=== Problem to work on ===
Before you reproduce the entries that follow, strip out any image they contain and keep the rest exact.

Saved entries
____
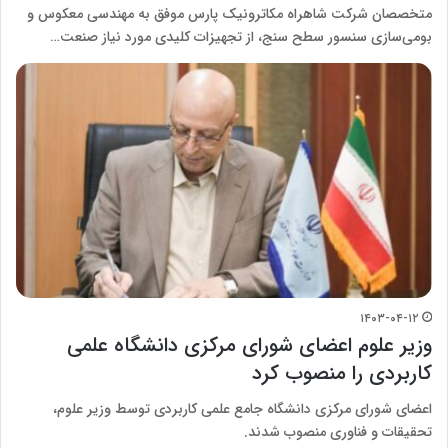
متخصصان شرکت شاهراه مکاترونیک پارس موفق به مهندسی معکوس و
بومی‌سازی سنسور سطح سنج، از تجهیزات کلیدی مورد نیاز صنعت…
۱۴۰۳-۰۴-۱۲
وزیر علوم اعضای شورای مرکزی دانشگاه علمی
کاربردی را منصوب کرد
اعضای شورای مرکزی دانشگاه جامع علمی کاربردی توسط وزیر علوم،
تحقیقات و فناوری منصوب شدند.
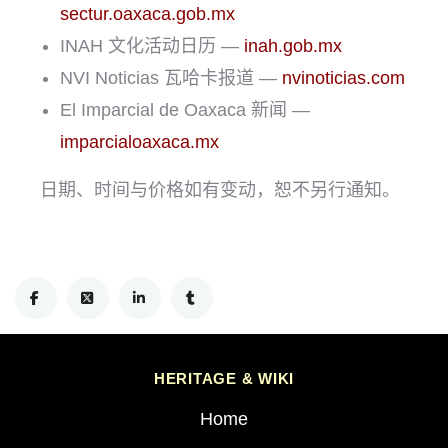
sectur.oaxaca.gob.mx
INAH 文化活动日历 —
inah.gob.mx
NVI Noticias 瓦哈卡报道 —
nvinoticias.com
El Imparcial de Oaxaca 新闻 —
imparcialoaxaca.mx
日期、时间与价格如有变动，恕不另行通知。
HERITAGE & WIKI
Home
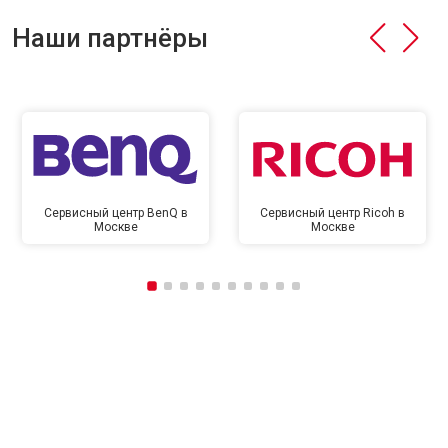
Наши партнёры
Сервисный центр BenQ в
Сервисный центр Ricoh в
Москве
Москве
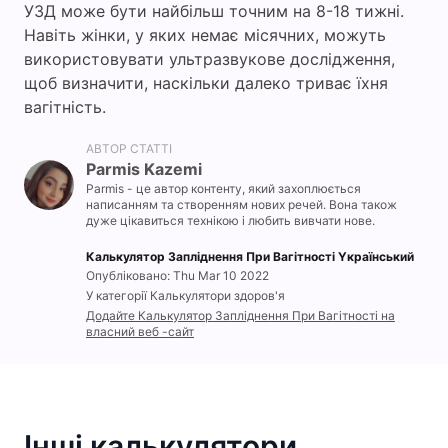
УЗД може бути найбільш точним на 8-18 тижні.
Навіть жінки, у яких немає місячних, можуть
використовувати ультразвукове дослідження,
щоб визначити, наскільки далеко триває їхня
вагітність.
АВТОР СТАТТІ
Parmis Kazemi
Parmis - це автор контенту, який захоплюється
написанням та створенням нових речей. Вона також
дуже цікавиться технікою і любить вивчати нове.
Калькулятор Запліднення При Вагітності Yкраїнський
Опубліковано: Thu Mar 10 2022
У категорії Калькулятори здоров'я
Додайте Калькулятор Запліднення При Вагітності на
власний веб -сайт
Інші калькулятори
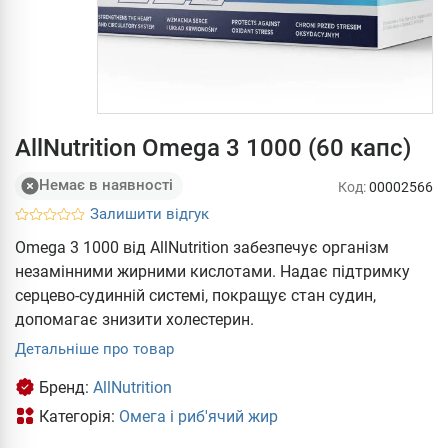
AllNutrition Omega 3 1000 (60 капс)
Немає в наявності
Код:
00002566
Залишити відгук
Omega 3 1000 від AllNutrition забезпечує організм
незамінними жирними кислотами. Надає підтримку
серцево-судинній системі, покращує стан судин,
допомагає знизити холестерин.
Детальніше про товар
Бренд:
AllNutrition
Категорія:
Омега і риб'ячий жир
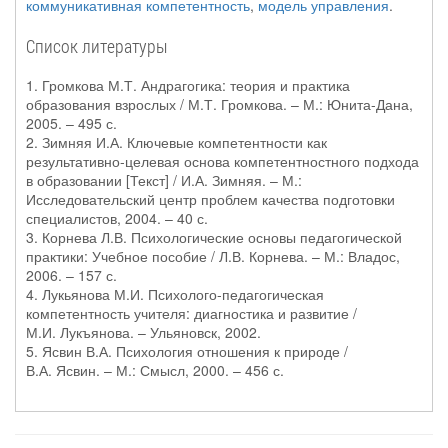
коммуникативная компетентность
,
модель управления
.
Список литературы
1. Громкова М.Т. Андрагогика: теория и практика
образования взрослых / М.Т. Громкова. – М.: Юнита-Дана,
2005. – 495 с.
2. Зимняя И.А. Ключевые компетентности как
результативно-целевая основа компетентностного подхода
в образовании [Текст] / И.А. Зимняя. – М.:
Исследовательский центр проблем качества подготовки
специалистов, 2004. – 40 с.
3. Корнева Л.В. Психологические основы педагогической
практики: Учебное пособие / Л.В. Корнева. – М.: Владос,
2006. – 157 с.
4. Лукьянова М.И. Психолого-педагогическая
компетентность учителя: диагностика и развитие /
М.И. Лукъянова. – Ульяновск, 2002.
5. Ясвин В.А. Психология отношения к природе /
В.А. Ясвин. – М.: Смысл, 2000. – 456 с.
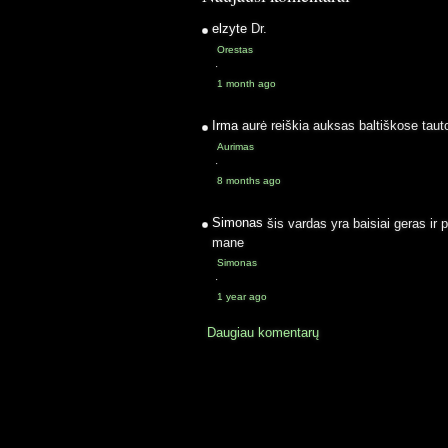
elzyte
Dr.
Orestas
·
1 month ago
Irma
aurė reiškia auksas baltiškose taut
Aurimas
·
8 months ago
Simonas
šis vardas yra baisiai geras ir 
mane
Simonas
·
1 year ago
Daugiau komentarų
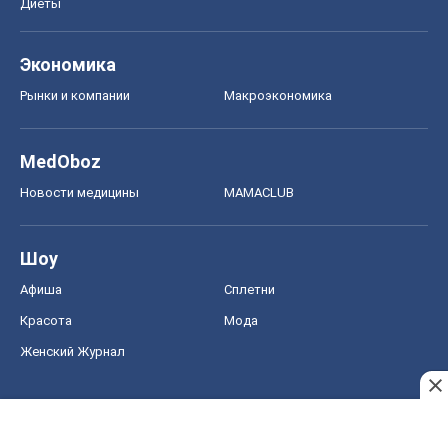
Диеты
Экономика
Рынки и компании
Mакроэкономика
MedOboz
Новости медицины
MAMACLUB
Шоу
Афиша
Сплетни
Красота
Мода
Женский Журнал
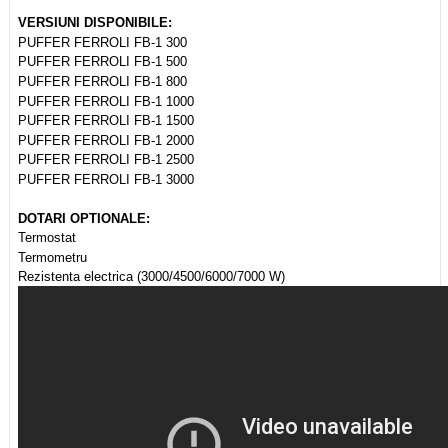
VERSIUNI DISPONIBILE:
PUFFER FERROLI FB-1 300
PUFFER FERROLI FB-1 500
PUFFER FERROLI FB-1 800
PUFFER FERROLI FB-1 1000
PUFFER FERROLI FB-1 1500
PUFFER FERROLI FB-1 2000
PUFFER FERROLI FB-1 2500
PUFFER FERROLI FB-1 3000
DOTARI OPTIONALE:
Termostat
Termometru
Rezistenta electrica (3000/4500/6000/7000 W)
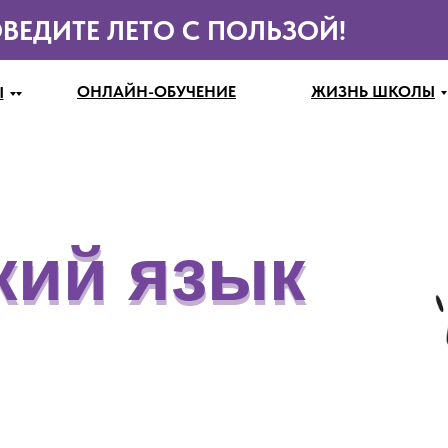
ВЕДИТЕ ЛЕТО С ПОЛЬЗОЙ!
ОНЛАЙН-ОБУЧЕНИЕ
ЖИЗНЬ ШКОЛЫ
Ы
кий язык
кий язык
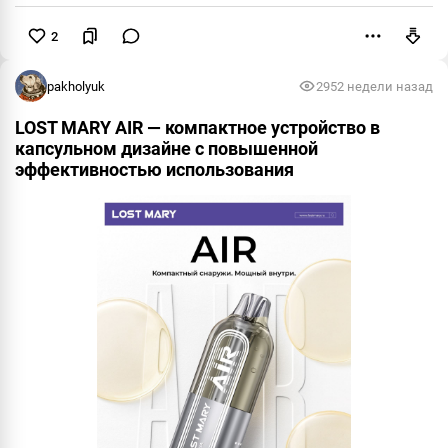
2
Пожаловаться
pakholyuk
295
2 недели назад
LOST MARY AIR — компактное устройство в
капсульном дизайне с повышенной
эффективностью использования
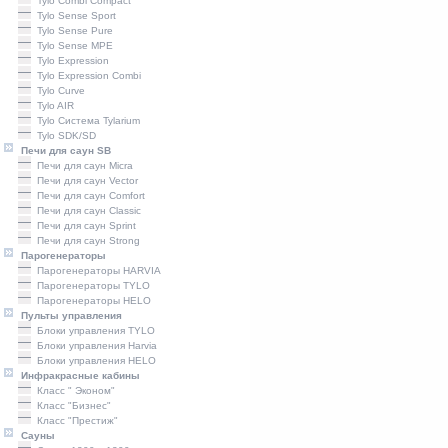
Tylo Combi Compact
Tylo Sense Sport
Tylo Sense Pure
Tylo Sense MPE
Tylo Expression
Tylo Expression Combi
Tylo Curve
Tylo AIR
Tylo Система Tylarium
Tylo SDK/SD
Печи для саун SB
Печи для саун Micra
Печи для саун Vector
Печи для саун Comfort
Печи для саун Classic
Печи для саун Sprint
Печи для саун Strong
Парогенераторы
Парогенераторы HARVIA
Парогенераторы TYLO
Парогенераторы HELO
Пульты управления
Блоки управления TYLO
Блоки управления Harvia
Блоки управления HELO
Инфракрасные кабины
Класс " Эконом"
Класс "Бизнес"
Класс "Престиж"
Сауны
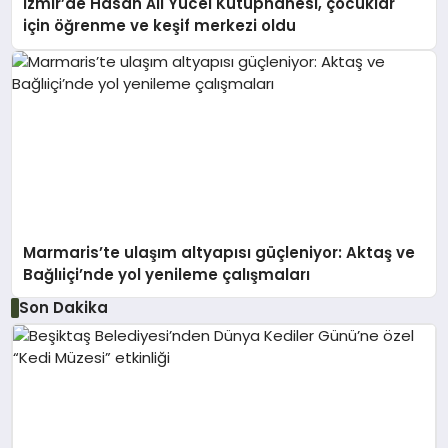
İzmir’de Hasan Âli Yücel Kütüphanesi, çocuklar
için öğrenme ve keşif merkezi oldu
Marmaris’te ulaşım altyapısı güçleniyor: Aktaş ve
Bağlıiçi’nde yol yenileme çalışmaları
Son Dakika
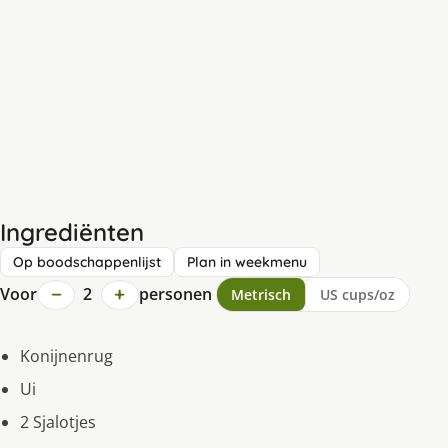
Ingrediënten
Op boodschappenlijst
Plan in weekmenu
−
+
Voor
2
personen
Metrisch
US cups/oz
Konijnenrug
Ui
2 Sjalotjes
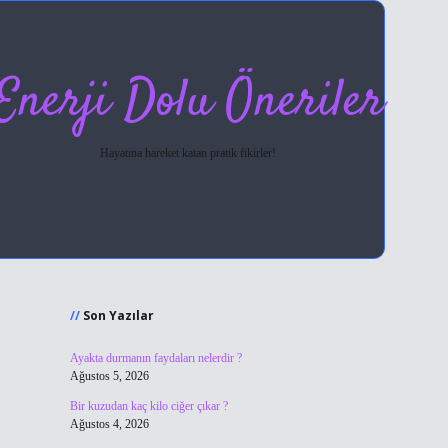
Enerji Dolu Öneriler
Hayatına hareket katan pratik fikirler!
Sidebar
hiltonbet giriş
Son Yazılar
Ayakta durmanın faydaları nelerdir ?
Ağustos 5, 2026
Bir kuzudan kaç kilo ciğer çıkar ?
Ağustos 4, 2026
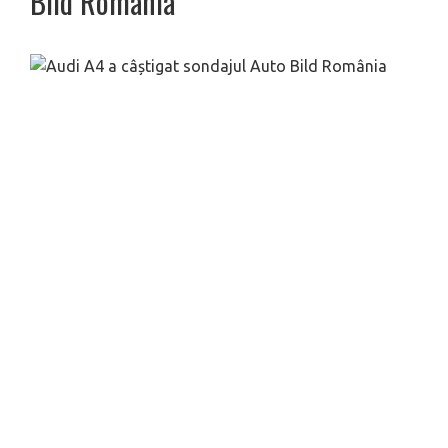
Bild România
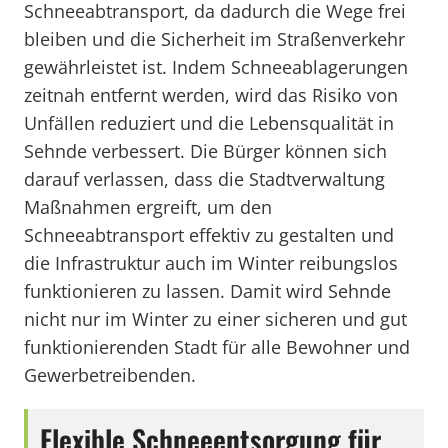
Schneeabtransport, da dadurch die Wege frei
bleiben und die Sicherheit im Straßenverkehr
gewährleistet ist. Indem Schneeablagerungen
zeitnah entfernt werden, wird das Risiko von
Unfällen reduziert und die Lebensqualität in
Sehnde verbessert. Die Bürger können sich
darauf verlassen, dass die Stadtverwaltung
Maßnahmen ergreift, um den
Schneeabtransport effektiv zu gestalten und
die Infrastruktur auch im Winter reibungslos
funktionieren zu lassen. Damit wird Sehnde
nicht nur im Winter zu einer sicheren und gut
funktionierenden Stadt für alle Bewohner und
Gewerbetreibenden.
Flexible Schneeentsorgung für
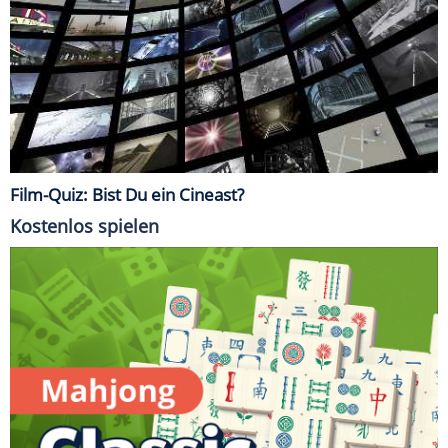
Film-Quiz: Bist Du ein Cineast?
Kostenlos spielen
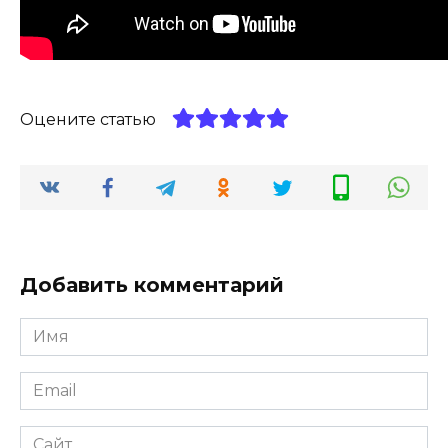
Оцените статью
Добавить комментарий
Имя
*
Email
*
Сайт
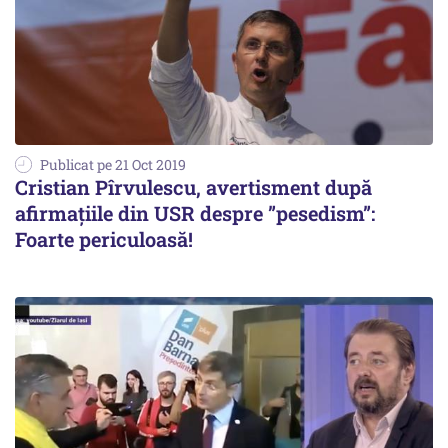
Publicat pe 21 Oct 2019
Cristian Pîrvulescu, avertisment după
afirmațiile din USR despre ”pesedism”:
Foarte periculoasă!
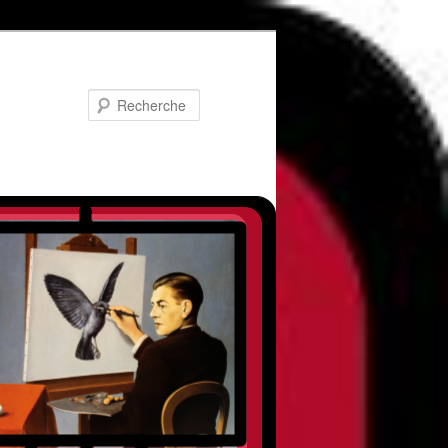
Recherche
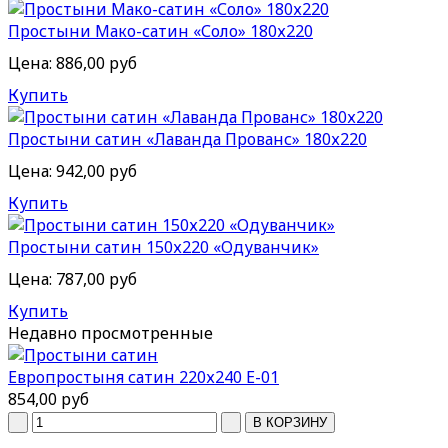
Простыни Мако-сатин «Соло» 180х220
Цена:
886,00 руб
Купить
Простыни сатин «Лаванда Прованс» 180х220
Цена:
942,00 руб
Купить
Простыни сатин 150х220 «Одуванчик»
Цена:
787,00 руб
Купить
Недавно
просмотренные
Европростыня сатин 220х240 Е-01
854,00 руб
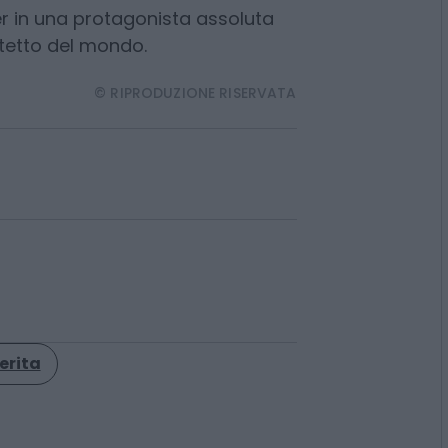
lla memoria, ma il ritratto di un
ione della
Formula 1
. I colori
ionale del team Benetton hanno
r in una protagonista assoluta
 tetto del mondo.
© RIPRODUZIONE RISERVATA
____
=== Task result ===
متخصصان شرکت شاهراه مکاترونیک پارس موفق به مهندسی معکوس و
بومی‌سازی سنسور سطح سنج، از تجهیزات کلیدی مورد نیاز صنعت…
۱۴۰۳-۰۴-۱۲
وزیر علوم اعضای شورای مرکزی دانشگاه علمی
کاربردی را منصوب کرد
اعضای شورای مرکزی دانشگاه جامع علمی کاربردی توسط وزیر علوم،
تحقیقات و فناوری منصوب شدند.
sectur.oaxaca.gob.mx
INAH 文化活动日历 —
inah.gob.mx
NVI Noticias 瓦哈卡报道 —
nvinoticias.com
El Imparcial de Oaxaca 新闻 —
imparcialoaxaca.mx
日期、时间与价格如有变动，恕不另行通知。
HERITAGE & WIKI
Home
Наши партнёры
Сервисный центр BenQ в
Сервисный центр Ricoh в
Москве
Москве
УЗД може бути найбільш точним на 8-18 тижні.
Навіть жінки, у яких немає місячних, можуть
використовувати ультразвукове дослідження,
щоб визначити, наскільки далеко триває їхня
вагітність.
АВТОР СТАТТІ
Parmis Kazemi
Parmis - це автор контенту, який захоплюється
написанням та створенням нових речей. Вона також
дуже цікавиться технікою і любить вивчати нове.
Калькулятор Запліднення При Вагітності Yкраїнський
Опубліковано: Thu Mar 10 2022
У категорії Калькулятори здоров'я
Додайте Калькулятор Запліднення При Вагітності на
власний веб -сайт
Інші калькулятори
AllNutrition Omega 3 1000 (60 капс)
Немає в наявності
Код:
00002566
Залишити відгук
Omega 3 1000 від AllNutrition забезпечує організм
незамінними жирними кислотами. Надає підтримку
серцево-судинній системі, покращує стан судин,
допомагає знизити холестерин.
Детальніше про товар
Бренд:
AllNutrition
Категорія:
Омега і риб'ячий жир
коммуникативная компетентность
,
модель управления
.
Список литературы
1. Громкова М.Т. Андрагогика: теория и практика
образования взрослых / М.Т. Громкова. – М.: Юнита-Дана,
2005. – 495 с.
2. Зимняя И.А. Ключевые компетентности как
результативно-целевая основа компетентностного подхода
в образовании [Текст] / И.А. Зимняя. – М.:
Исследовательский центр проблем качества подготовки
специалистов, 2004. – 40 с.
3. Корнева Л.В. Психологические основы педагогической
практики: Учебное пособие / Л.В. Корнева. – М.: Владос,
2006. – 157 с.
4. Лукьянова М.И. Психолого-педагогическая
компетентность учителя: диагностика и развитие /
М.И. Лукъянова. – Ульяновск, 2002.
5. Ясвин В.А. Психология отношения к природе /
В.А. Ясвин. – М.: Смысл, 2000. – 456 с.
elzyte
Dr.
Orestas
·
1 month ago
Irma
aurė reiškia auksas baltiškose taut
Aurimas
·
8 months ago
Simonas
šis vardas yra baisiai geras ir 
mane
Simonas
·
1 year ago
Daugiau komentarų
Диеты
Экономика
Рынки и компании
Mакроэкономика
MedOboz
Новости медицины
MAMACLUB
Шоу
Афиша
Сплетни
Красота
Мода
Женский Журнал
VERSIUNI DISPONIBILE:
PUFFER FERROLI FB-1 300
PUFFER FERROLI FB-1 500
PUFFER FERROLI FB-1 800
PUFFER FERROLI FB-1 1000
PUFFER FERROLI FB-1 1500
PUFFER FERROLI FB-1 2000
PUFFER FERROLI FB-1 2500
PUFFER FERROLI FB-1 3000
DOTARI OPTIONALE:
Termostat
Termometru
Rezistenta electrica (3000/4500/6000/7000 W)
ВЕДИТЕ ЛЕТО С ПОЛЬЗОЙ!
ОНЛАЙН-ОБУЧЕНИЕ
ЖИЗНЬ ШКОЛЫ
Ы
кий язык
кий язык
2
Пожаловаться
pakholyuk
295
2 недели назад
LOST MARY AIR — компактное устройство в
капсульном дизайне с повышенной
эффективностью использования
Tylo Combi Compact
Tylo Sense Sport
Tylo Sense Pure
Tylo Sense MPE
Tylo Expression
Tylo Expression Combi
Tylo Curve
Tylo AIR
Tylo Система Tylarium
Tylo SDK/SD
Печи для саун SB
Печи для саун Micra
Печи для саун Vector
Печи для саун Comfort
Печи для саун Classic
Печи для саун Sprint
Печи для саун Strong
Парогенераторы
Парогенераторы HARVIA
Парогенераторы TYLO
Парогенераторы HELO
Пульты управления
Блоки управления TYLO
Блоки управления Harvia
Блоки управления HELO
Инфракрасные кабины
Класс " Эконом"
Класс "Бизнес"
Класс "Престиж"
Сауны
İzmir’de Hasan Âli Yücel Kütüphanesi, çocuklar
için öğrenme ve keşif merkezi oldu
Marmaris’te ulaşım altyapısı güçleniyor: Aktaş ve
Bağlıiçi’nde yol yenileme çalışmaları
Son Dakika
Ingrediënten
Op boodschappenlijst
Plan in weekmenu
−
+
Voor
2
personen
Metrisch
US cups/oz
Konijnenrug
Ui
2 Sjalotjes
Enerji Dolu Öneriler
Hayatına hareket katan pratik fikirler!
Sidebar
hiltonbet giriş
Son Yazılar
Ayakta durmanın faydaları nelerdir ?
Ağustos 5, 2026
Bir kuzudan kaç kilo ciğer çıkar ?
Ağustos 4, 2026
Bild România
Schneeabtransport, da dadurch die Wege frei
bleiben und die Sicherheit im Straßenverkehr
gewährleistet ist. Indem Schneeablagerungen
zeitnah entfernt werden, wird das Risiko von
Unfällen reduziert und die Lebensqualität in
Sehnde verbessert. Die Bürger können sich
darauf verlassen, dass die Stadtverwaltung
Maßnahmen ergreift, um den
Schneeabtransport effektiv zu gestalten und
die Infrastruktur auch im Winter reibungslos
funktionieren zu lassen. Damit wird Sehnde
nicht nur im Winter zu einer sicheren und gut
funktionierenden Stadt für alle Bewohner und
Gewerbetreibenden.
Flexible Schneeentsorgung für
Film-Quiz: Bist Du ein Cineast?
Kostenlos spielen
Оцените статью
Добавить комментарий
Имя
*
Email
*
Сайт
Publicat pe 21 Oct 2019
Cristian Pîrvulescu, avertisment după
afirmațiile din USR despre ”pesedism”:
Foarte periculoasă!
Recherche
Простыни Мако-сатин «Соло» 180х220
Цена:
886,00 руб
Купить
Простыни сатин «Лаванда Прованс» 180х220
Цена:
942,00 руб
Купить
Простыни сатин 150х220 «Одуванчик»
Цена:
787,00 руб
Купить
Недавно
просмотренные
Европростыня сатин 220х240 Е-01
854,00 руб
lla memoria, ma il ritratto di un
ione della
Formula 1
. I colori
ionale del team Benetton hanno
r in una protagonista assoluta
 tetto del mondo.
© RIPRODUZIONE RISERVATA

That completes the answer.